Let $X$ be a real $n \times p$ data matrix where we can assume $n > p$. The SVD decomposition is $X = UDV'$ where $U$ is $n \times p$, $U'U = I_p$, $D$ is $p \times p$ diagonal with singular values on diagonal, and $V$ is $p \times p$ and $V'V = VV' = I_p$.
If $X$ is centered, then its (sample-sense) covariance matrix (without dividing by $n - 1$) is $\Sigma = X'X = VD^2V'$, and its inverse is $\Sigma^{-1} = VD^{-2}V'$. This is true because:
$\Sigma^{-1}\Sigma = VD^{-2}V'VD^2V' = VV' = I$
and:
$\Sigma\Sigma^{-1} = VD^2V'VD^{-2}V' = VV' = I$
Suppose now that $X = TW'$ where $T$ is $n \times d$ and $d \ll p$ (lower dimensional space) and $W$ is some $p \times d$ linear operator.
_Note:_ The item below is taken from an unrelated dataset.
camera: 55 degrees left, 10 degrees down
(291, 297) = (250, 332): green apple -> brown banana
We know from PCA that the solution for $W$ is the first $d$ right singular vectors of $X$ or the first $d$ columns of $V$. And $X$ is in fact:
$X_{n \times p} = U_{n \times d} D_{d \times d} V'_{d \times p}$
Now the covariance matrix of $X$ (assume all above) is "still" of the form:
$\Sigma^* = V_{p \times d}D_{d \times d}U'_{d \times n}U_{n \times d} D_{d \times d} V'_{d \times p} = V_{p \times d}D^2_{d \times d}V'_{d \times p}$
(notice $U'_{d \times n}U_{n \times d} = I_d$)
But its inverse cannot be written in such a compact way, right? Let $A = V_{p \times d}D^{-2}_{d \times d}V'_{d \times p}$. It is not $\Sigma^*$'s inverse because:
$A\Sigma^* = V_{p \times d}D_{d \times d}^{-2}V'_{d \times p}V_{p \times d}D^2V'_{d \times p} = V_{p \times d}V'_{d \times p} \neq I_p$
Because after truncation $V_{p \times d}V'_{d \times p} \neq I_p$
Question: is there anything interesting to say about $\Sigma^{*-1}$ in terms of SVD matrices?
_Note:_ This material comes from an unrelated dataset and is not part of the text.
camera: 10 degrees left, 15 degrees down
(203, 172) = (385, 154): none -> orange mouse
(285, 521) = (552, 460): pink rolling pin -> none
For example, I have noticed that the higher the latent dimension $d$ (up to $p$ here) the "closer" $V_{p \times d}V'_{d \times p}$ to $I_p$, so I would imagine there is some way to formulate how "far" is $A=V_{p \times d}D^{-2}_{d \times d}V'_{d \times p}$ from $\Sigma^{*-1}$.
Update:
Well, got no answers to this question. But I think the most obvious "interesting" thing I have learned about the inverse of $\Sigma^*$ is that it doesn't exist! Because $\Sigma^*$ is rank deficient.
Normally I would delete the question, but since I think it is well put, there is an answer even if it's not what I expected, and it could help others - I'm not deleting it.